- Directed by: David Ryan Keith
- Written by: David Ryan Keith
- Produced by: David Ryan Keith Lorraine Keith
- Starring: Lisa Cameron; Mark Wood; Lisa Livingstone; Rebecca Wilkie; Adam Coutts; Lee Hutcheon;
- Cinematography: David Ryan Keith
- Edited by: David Ryan Keith
- Music by: Leah Kardos
- Production company: Clear Focus Movies
- Distributed by: Uncork’d Entertainment
- Release dates: 28 September 2014 (Chicago Horror Film Festival); 24 April 2015 (UK);
- Running time: 82 minutes
- Country: United Kingdom
- Language: English

= The Redwood Massacre =

The Redwood Massacre is a 2014 British slasher film directed by David Ryan Keith, starring Lisa Cameron, Mark Wood, Lisa Livingstone, Rebecca Wilkie, Adam Coutts and Lee Hutcheon. The film received a sequel in 2020, titled, Redwood Massacre: Annihilation.

==Plot==
An evil maniac wearing a mask made of burlap kills a woman in the woods with an ax. In the light of day, a hunter finds blood at the scene before proceeding to follow two female hikers.
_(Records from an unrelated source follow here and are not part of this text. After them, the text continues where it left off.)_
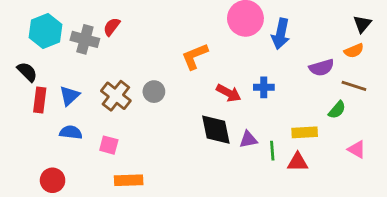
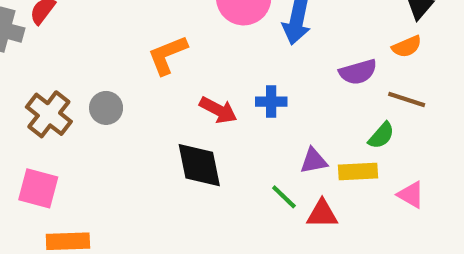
yellow rectangle: (305, 132) -> (358, 171), moved
purple triangle: (248, 139) -> (314, 161), moved
pink square: (109, 145) -> (38, 188), size x1.4
green line: (272, 151) -> (284, 197), turned -42

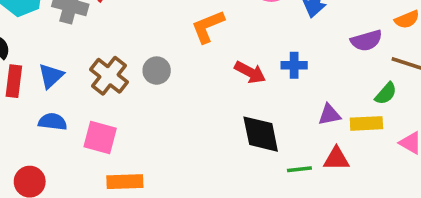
black diamond: (199, 165) -> (261, 134), moved
green line: (284, 197) -> (299, 169), moved, turned -50

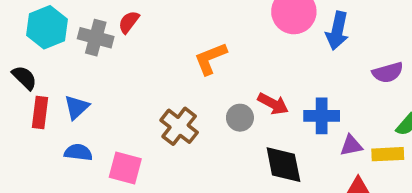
orange L-shape: (208, 26) -> (210, 59), moved
blue cross: (294, 65) -> (322, 116), moved, size x1.4
gray circle: (157, 71) -> (240, 118), moved
brown cross: (109, 76) -> (179, 126), moved

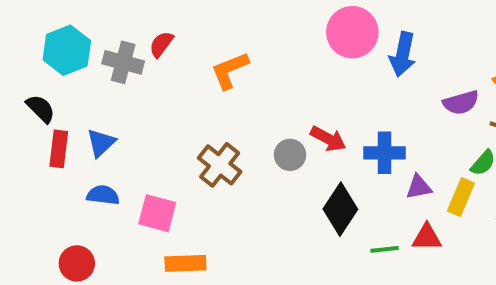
orange L-shape: (210, 59) -> (230, 70), moved
yellow rectangle: (388, 154) -> (461, 197), turned -64
black diamond: (283, 165) -> (340, 209), turned 45

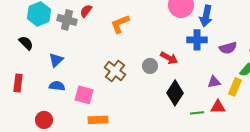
purple semicircle: (461, 103) -> (228, 48), moved
red rectangle: (59, 149) -> (18, 83), moved
blue cross: (385, 153) -> (197, 40), moved

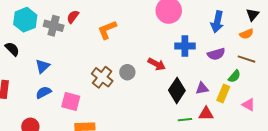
blue arrow: (206, 16) -> (217, 22), moved
gray circle: (150, 66) -> (127, 72), moved
blue semicircle: (57, 86) -> (43, 92), turned -35
black diamond: (175, 93) -> (177, 90), moved

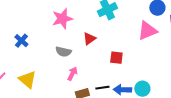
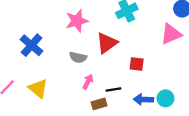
red triangle: (89, 39) -> (107, 43), size x1.5
blue cross: (21, 41) -> (31, 45), size x1.5
black line: (102, 88) -> (113, 89), moved

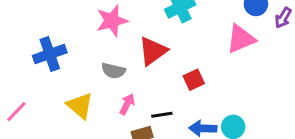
blue cross: (31, 45) -> (50, 54), turned 30
red square: (137, 64) -> (194, 80), turned -32
yellow triangle: (38, 88) -> (80, 106), moved

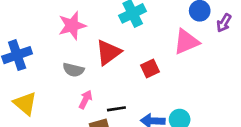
red square: (194, 80) -> (150, 69), moved
yellow triangle: (80, 106) -> (25, 103), moved

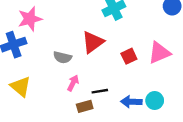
pink star: (72, 26) -> (30, 19), moved
pink triangle: (186, 42) -> (159, 53), moved

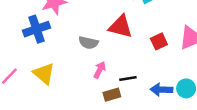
red triangle: (93, 42) -> (121, 27), turned 50

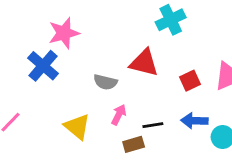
blue cross: (36, 29) -> (43, 66), turned -30
yellow triangle: (44, 74) -> (77, 127), moved
blue arrow: (161, 90) -> (194, 121), moved

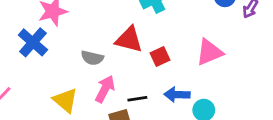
red square: (190, 81) -> (160, 56), moved
pink arrow: (119, 115) -> (105, 89), size x1.4

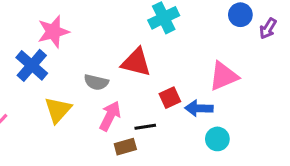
red square: (160, 56) -> (170, 98), moved
blue arrow: (177, 95) -> (199, 108), moved
yellow triangle: (65, 100) -> (58, 110), moved, turned 32

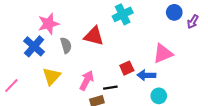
red triangle: (136, 62) -> (94, 36), moved
gray semicircle: (96, 82) -> (66, 45), moved, turned -119

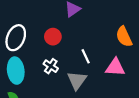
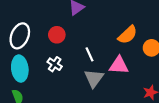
orange semicircle: (124, 37) -> (128, 35), turned -108
gray triangle: (77, 80) -> (94, 78), moved

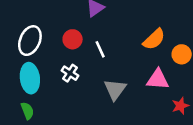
white line: (89, 54) -> (100, 49), moved
pink triangle: (119, 65) -> (158, 79), moved

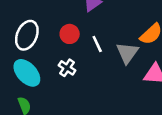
cyan ellipse: (30, 78) -> (27, 73), turned -36
gray triangle: (115, 89) -> (127, 53), moved

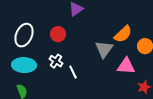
white line: (97, 44) -> (73, 72), moved
cyan ellipse: (27, 73) -> (24, 65), turned -45

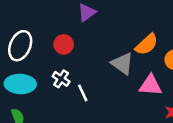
gray triangle: (104, 49) -> (122, 64), turned -30

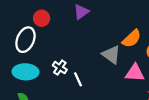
red circle: (64, 44) -> (42, 18), moved

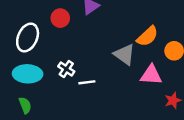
red circle: (42, 18) -> (60, 18), moved
white line: (78, 79) -> (87, 82), turned -72

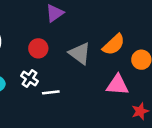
red circle: (60, 18) -> (38, 48), moved
gray triangle: (124, 54) -> (80, 53), moved

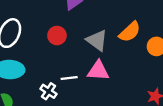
white cross: (29, 79) -> (48, 91), moved
pink triangle: (117, 85) -> (98, 71), moved

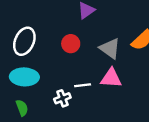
white cross: (48, 91) -> (62, 98), turned 35

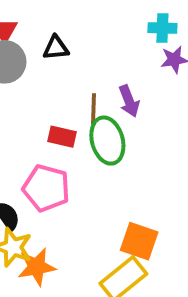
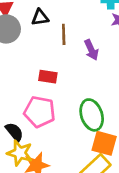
brown line: (93, 109) -> (64, 34), moved
green ellipse: (107, 141) -> (92, 115), moved

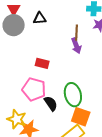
brown line: (64, 34) -> (76, 33), moved
black semicircle: (14, 132) -> (51, 103), moved

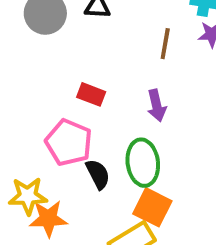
purple arrow: (76, 46) -> (157, 105), moved
yellow star: (17, 119) -> (28, 196), turned -30

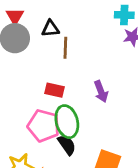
brown line: (165, 44) -> (65, 48), moved
green ellipse: (143, 163) -> (67, 122), moved

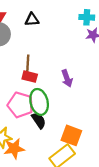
black triangle: (50, 29) -> (32, 20), moved
brown line: (65, 48) -> (28, 63), moved

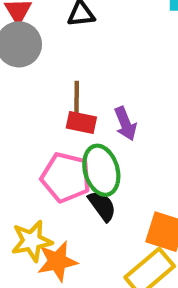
purple arrow: (67, 78) -> (125, 124), moved

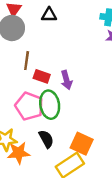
brown line: (77, 98) -> (27, 61), moved
black semicircle: (102, 206) -> (46, 139), moved

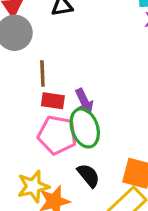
red rectangle: (42, 76) -> (53, 101), moved
purple arrow: (66, 80) -> (84, 102), moved

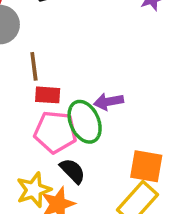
purple arrow: (84, 102) -> (109, 102), moved, turned 110
black semicircle: (88, 175) -> (72, 171), moved

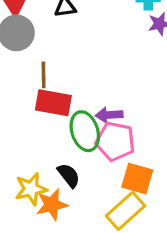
red rectangle: (48, 95) -> (53, 103), size x1.5
pink pentagon: (55, 132) -> (115, 141), moved

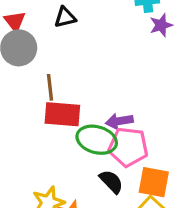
green ellipse: (85, 131) -> (97, 140), turned -51
black semicircle: (69, 175) -> (111, 182), moved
On the 20th anniversary of the infamous Redwood Massacre, Kirsty and her boyfriend Mark meet Mark’s ex-girlfriend Jessica and their friend Pamela in the woods to hike to the house at the murder site for a party. On his way to meet the foursome, fifth friend Bruce is attacked by the masked maniac and taken captive. Pamela becomes concerned that something may be amiss when she finds Bruce’s phone on the forest floor while looking for him.

Around a campfire that evening, Kirsty recounts the true story of what happened at Redwood. Supposedly, a farmer hearing voices in his head attacked and ate his wife alive before killing his two children with an ax and hanging himself. Legend says that the farmer’s evil allows him to return from the grave to attack anyone who disturbs the resting place of his family.
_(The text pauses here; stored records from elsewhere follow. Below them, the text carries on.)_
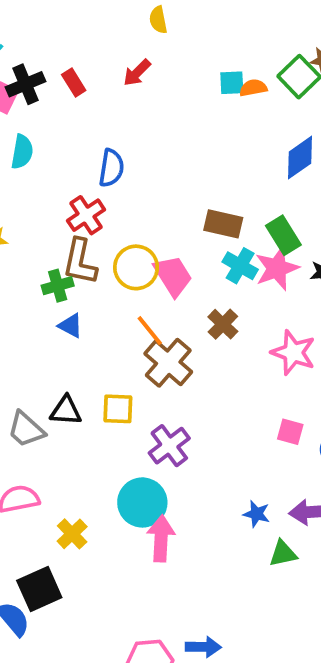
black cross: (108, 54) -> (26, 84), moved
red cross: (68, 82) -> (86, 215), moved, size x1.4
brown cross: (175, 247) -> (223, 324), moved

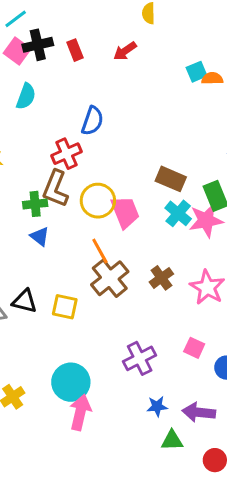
cyan square: (232, 83) -> (197, 72), turned -30
brown cross: (223, 324) -> (161, 278), moved
purple cross: (169, 446) -> (140, 358), moved
blue star: (257, 514) -> (157, 406), turned -30

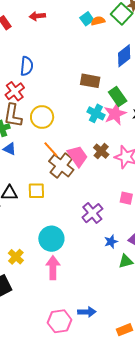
red arrow: (125, 51) -> (37, 16), turned 42
brown rectangle: (171, 179) -> (90, 81), moved
pink trapezoid: (125, 212) -> (78, 156), moved
brown cross: (161, 278) -> (101, 151), moved
pink arrow: (80, 412) -> (53, 268), moved

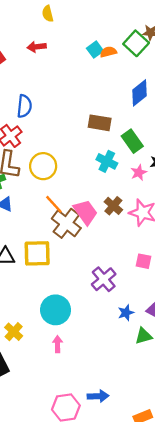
pink star: (115, 114) -> (139, 173), moved, size x0.6
yellow square: (36, 191) -> (37, 253), size x1.4
pink arrow: (53, 268) -> (58, 344), size x0.6

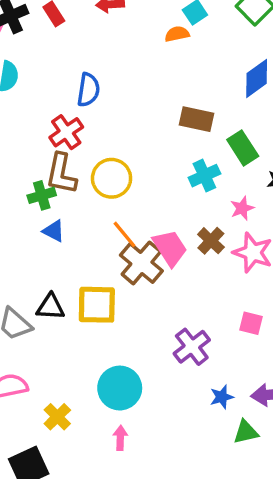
orange semicircle: (108, 52) -> (177, 34), moved
cyan cross: (107, 161) -> (204, 176), turned 36
pink star: (139, 173) -> (242, 208), moved

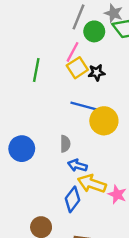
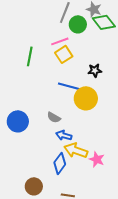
pink line: (72, 52) -> (60, 41), turned 42
black star: (97, 72) -> (95, 70), moved
gray semicircle: (65, 144) -> (54, 117), turned 120

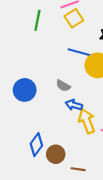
yellow arrow: (76, 150) -> (87, 121), turned 50
blue diamond: (60, 163) -> (36, 145), moved
brown circle: (34, 186) -> (56, 154), moved

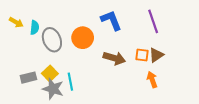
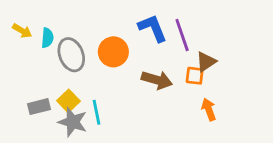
purple line: (153, 21) -> (182, 35), moved
brown triangle: (156, 55) -> (206, 62), moved

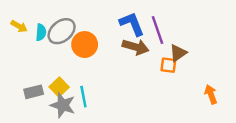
orange circle: (113, 52) -> (85, 45), moved
gray ellipse: (71, 55) -> (62, 31), moved, turned 72
brown arrow: (157, 80) -> (136, 47), moved
orange arrow: (209, 109) -> (211, 94), moved

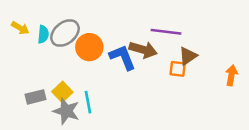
blue L-shape: (132, 24) -> (123, 57), moved
purple line: (157, 30) -> (166, 32), turned -64
orange arrow: (211, 94) -> (231, 75), moved, turned 30

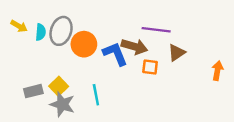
gray ellipse: (65, 33) -> (61, 31), turned -32
orange square: (178, 69) -> (150, 67), moved
cyan line: (88, 102) -> (96, 95), moved

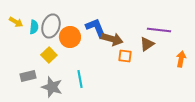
purple line: (156, 30) -> (159, 30), moved
blue L-shape: (115, 54) -> (96, 28), moved
yellow square: (59, 86) -> (49, 55), moved

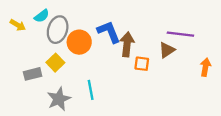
cyan semicircle: (34, 27) -> (42, 16), moved, turned 48
brown arrow: (112, 39) -> (127, 44), turned -100
gray rectangle: (28, 76) -> (33, 74), moved
gray star: (52, 87) -> (59, 99), turned 30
Mark and Jessica are kidnapped during the night and imprisoned alongside Bruce. While Mark and Bruce remain chained to a wall, the masked maniac takes Jessica to a separate room where he tortures her to death. When Mark is taken to be the next torture victim, Bruce manages to escape his restraints and arm himself with an ax, but is too afraid to attempt rescuing Mark. While looking for a way out of the lair, Bruce is eventually cornered by the killer and seemingly killed.

Unable to find Mark and Jessica when they wake at the campsite, Pamela and Kirsty hike to the remote house in the forest. After finding a dead fox inside the abandoned Redwood home, the two women separate. Kirsty encounters the maniac and is killed after a short chase.
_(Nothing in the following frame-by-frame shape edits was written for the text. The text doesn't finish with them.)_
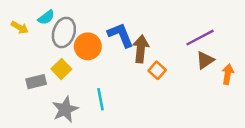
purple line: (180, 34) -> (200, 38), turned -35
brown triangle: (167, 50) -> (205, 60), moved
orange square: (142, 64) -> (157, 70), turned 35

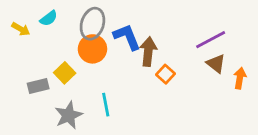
gray ellipse: (64, 32) -> (92, 24), moved
brown triangle: (205, 60) -> (216, 64), turned -48

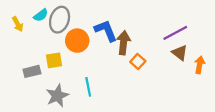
gray ellipse: (92, 24) -> (60, 20), moved
yellow arrow: (21, 29) -> (18, 24), turned 32
yellow square: (65, 73) -> (54, 60), turned 35

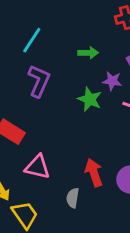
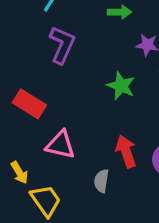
green star: (90, 99) -> (121, 86), moved

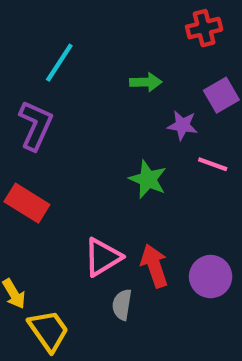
purple L-shape: (62, 45) -> (36, 125), moved
pink triangle: (60, 145) -> (103, 257), moved, turned -44

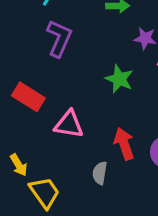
purple L-shape: (36, 125) -> (59, 38), moved
pink triangle: (103, 257) -> (69, 124), moved, turned 40

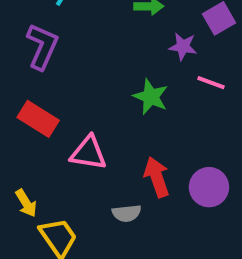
purple L-shape: (59, 38) -> (42, 46), moved
gray semicircle: (100, 173) -> (127, 213), turned -105

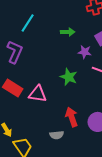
pink triangle: (88, 153) -> (38, 94), moved

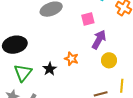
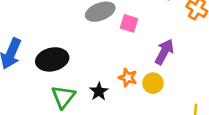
pink square: (88, 19) -> (129, 23), moved, turned 32
yellow circle: (109, 60) -> (153, 83), moved

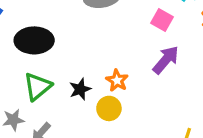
pink square: (129, 23) -> (162, 20), moved
yellow circle: (153, 83) -> (109, 108), moved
Pamela stumbles upon the maniac carrying Kirsty’s body. While Pamela observes the killer silently from the shadows, the hunter finds her and warns Pamela about the supernatural maniac, who also killed his daughter. After the maniac chases and corners the two of them, the hunter gives Pamela his gun so that she can escape. The maniac then kills the hunter.

Pamela finds a room full of bound and bloodied victims, but is unable to help anyone. The maniac catches Pamela and beats her bloody until Bruce unexpectedly appears to provide a distraction. While the maniac murders Bruce, Pamela recovers the dropped gun and shoots the killer. She then flees to a nearby road where she is picked up by a passing motorist.

When the motorist becomes lost during the night, he exits the car only to be killed by the masked maniac. Pamela flees on foot to an auto graveyard where the final confrontation ends with her using heavy machinery to drop a car on the killer.

==Cast==
- Lisa Cameron as Pamela
- Mark Wood as Bruce
- Lisa Livingstone as Kirsty
- Rebecca Wilkie as Jessica
- Adam Coutts as Mark
- Lee Hutcheon as Hunter

==Reception==
The film received a rating of 4 out of 5 in Horror Society. Mark L. Miller of Ain't It Cool News wrote a positive review of the film, writing that "if you’re not the type to nitpick things like plot holes and lack of motivation, you’re bound to have a good time with this gory slasher yarn."

Jon Dickinson of Scream rated the film 2 stars out of 4, writing that "by placing focus on visuals the film lacks any ability to evoke an emotional response other than disgust which is a real shame". Ian Sedensky of Culture Crypt gave the film a score of 50 out of 100, calling it "one of those disposable movies where some short time after the fact, you’ll be unable to recall if you actually saw it or not." Matt Boiselle of Dread Central rated the film 2.5 stars out of 5, writing that "If it’s a color-by-numbers kill-a-thon that you’re after, then feel free to dive headfirst into The Redwood Massacre, but please stay in the shallow end, as the lifeguard is now off duty." Joel Harley of Nerdly rated the film 2 stars out of 5, writing that it "feels too long, annoys too frequently and is simply too unoriginal to whole-heartedly recommend".